Supplied passage:
======
Food waste is problematic for a whole host of reasons. Ethically, the concept of wasting food, while food insecurity levels rise around the world, is hard to swallow. Environmentally, the planet’s limited resources – such as land and water – are used to produce food, and carbon dioxide emitted during the production process.
And from a financial perspective, food waste does not make a strong business case. The United Nationals estimates 1.3bn tonnes of food is lost or wasted each year, equating to approximately one-third of the food produced for human consumption. Food loss and waste amounts to roughly €592bn per year in industrialised countries.
Although figures are slightly better in the EU, a hefty 20% of total food produced across the bloc is wasted per annum.
A majority of this food waste occurs in the home (53%), with a non-negligible 5% attributed to wholesale and retail sectors.
While the grocery sector is dominated by supermarket chains, to tell the entire retail waste story alternative food networks (AFNs), such as consumer food cooperatives, must be included in the narrative.
A team of researchers from the Netherlands and Poland are looking beyond the profit-focused multinationals to small-scale, independent and alternative retail models to do just that.
Filling a food waste ‘knowledge gap’
The research was prompted by an observation that much less is understood about food waste in AFNs – a concept that has developed in Europe and around the world – than in conventional supermarkets.
“On one hand, there is more and more attention to food waste in retail, and on the other hand, there have been calls for more research on the environmental benefits and impacts of alternative food networks,” said lead researcher Ana Poças Ribeiro from Utrecht’s Copernicus Institute for Sustainable Development.
Definitions for AFNs are far-reaching, but the term usually implies organising food provisions in a different way to the typical conventional system – i.e. buying food from supermarkets that are supplied by wholesalers, Poças Ribeiro explained.
AFN models often mean that the number of intermediaries between farms and consumers are reduced, and that local or regional small-scale farmers producing through organic methods are supported.
======
Data to examine:
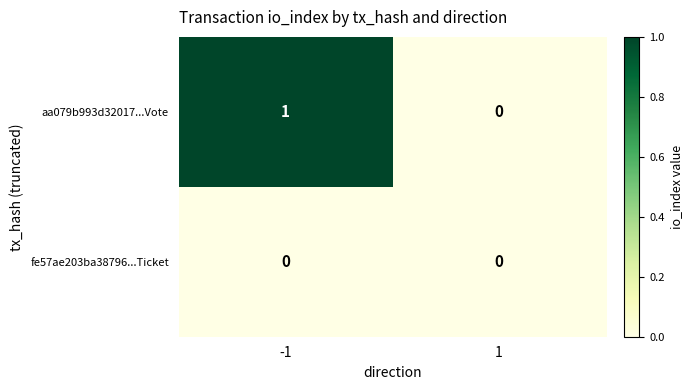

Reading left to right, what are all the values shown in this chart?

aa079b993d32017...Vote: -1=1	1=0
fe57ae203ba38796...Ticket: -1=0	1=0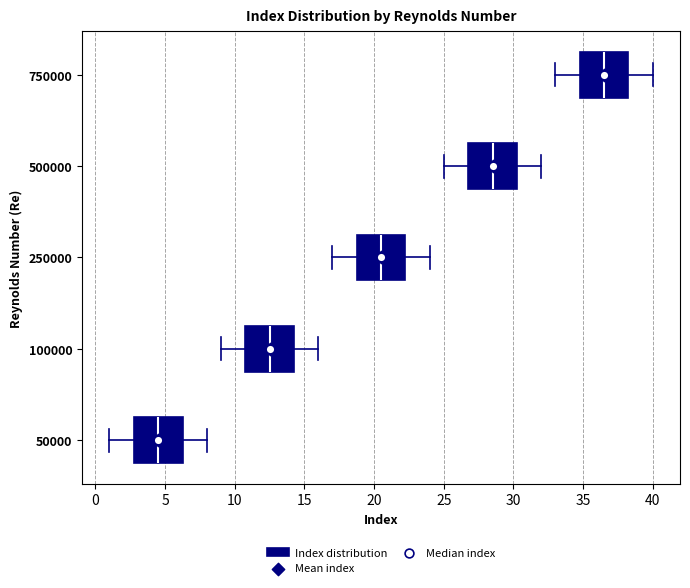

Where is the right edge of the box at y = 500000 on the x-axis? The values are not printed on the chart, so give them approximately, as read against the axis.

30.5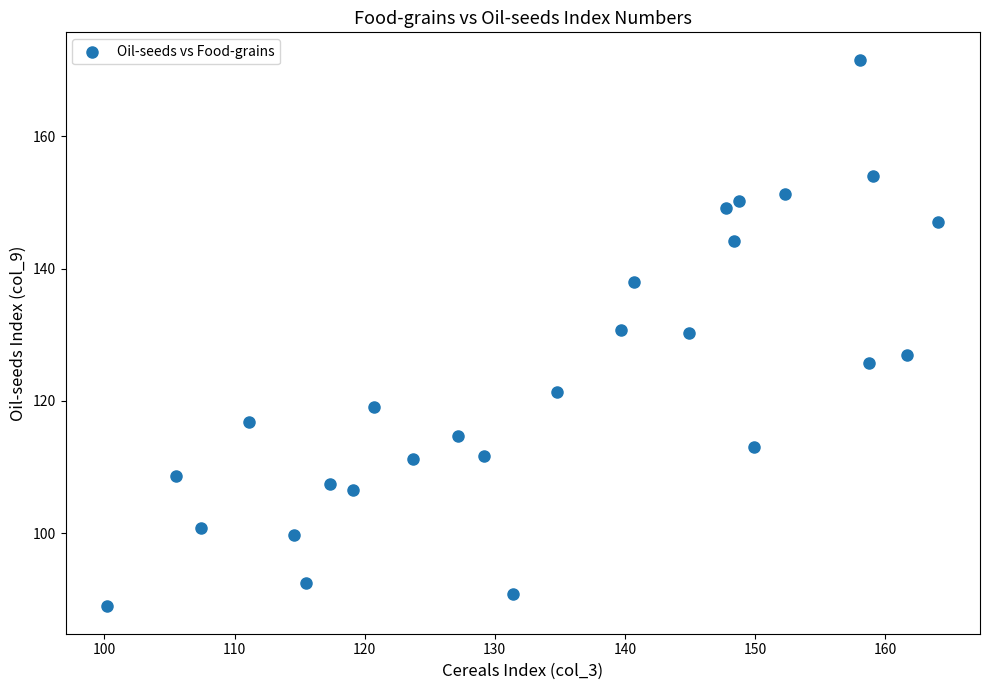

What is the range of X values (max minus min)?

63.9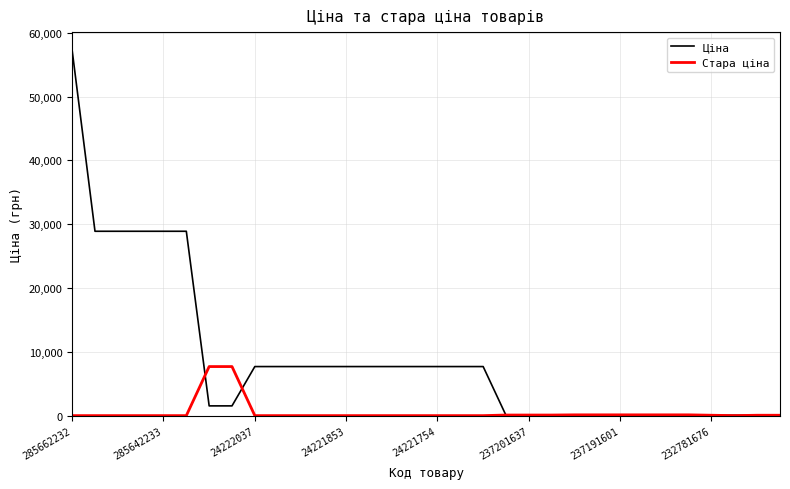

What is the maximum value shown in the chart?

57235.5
======
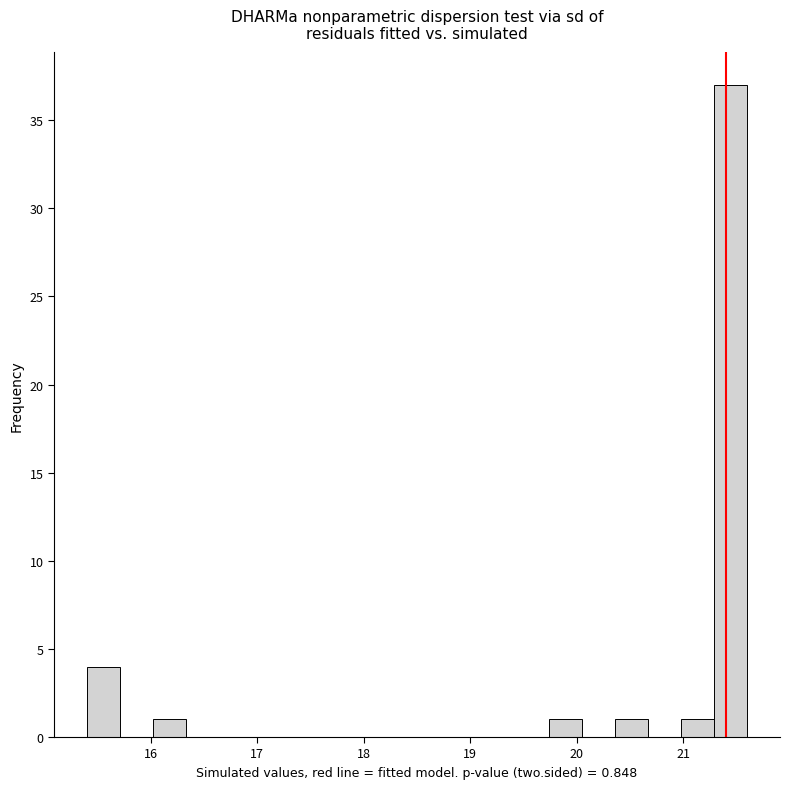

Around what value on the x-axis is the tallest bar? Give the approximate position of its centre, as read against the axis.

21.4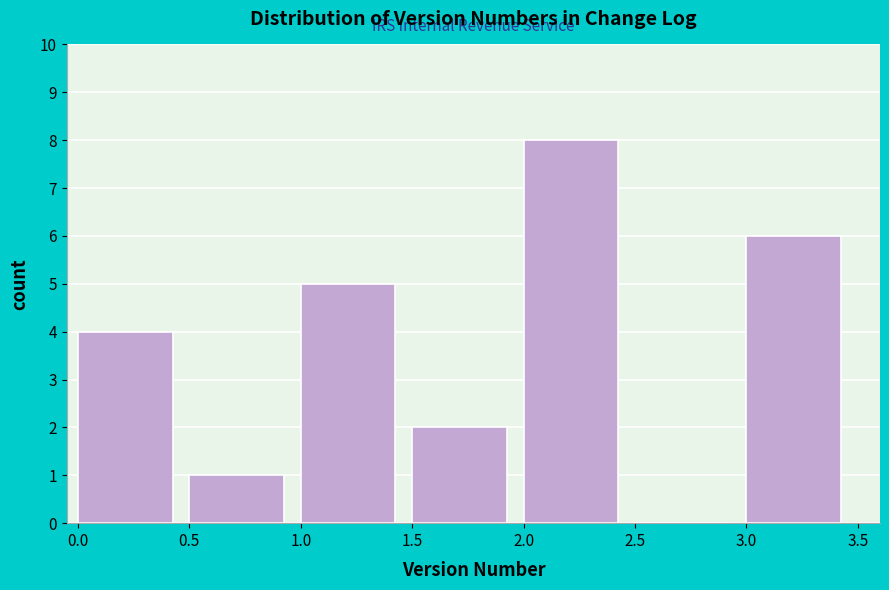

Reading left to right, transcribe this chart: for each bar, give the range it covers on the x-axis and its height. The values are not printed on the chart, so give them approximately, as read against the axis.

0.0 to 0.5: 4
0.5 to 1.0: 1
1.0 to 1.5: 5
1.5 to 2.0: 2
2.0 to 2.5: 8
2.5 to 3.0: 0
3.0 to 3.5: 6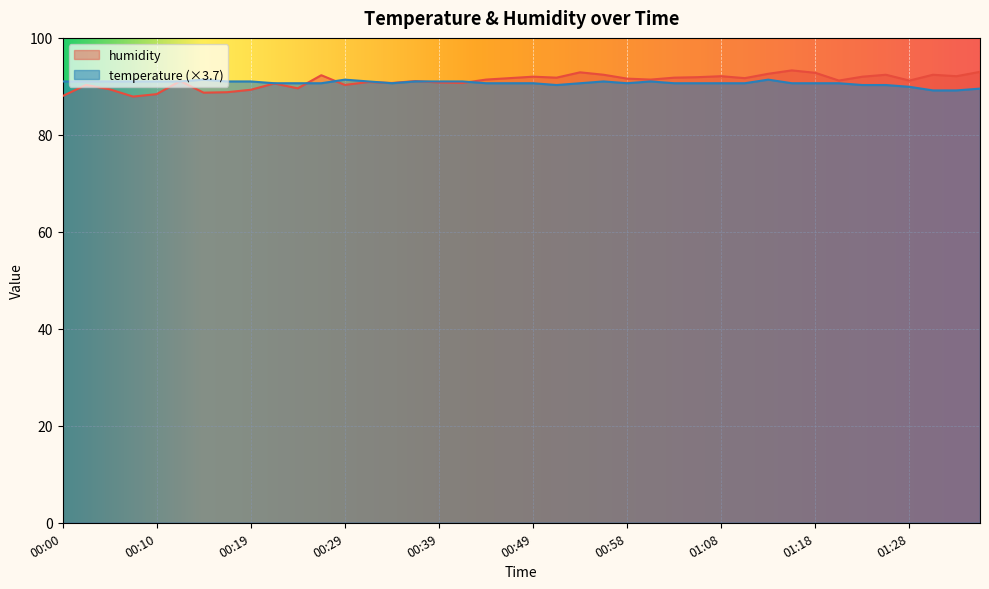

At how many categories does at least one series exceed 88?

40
======
Try it: Please list each percentage in the food waste article above, along with what it measures.

Solution to the exercise:
- 20%: the share of total food produced across the EU that is wasted each year
- 53%: the share of that food waste that occurs in the home
- 5%: the share of that food waste attributed to the wholesale and retail sectors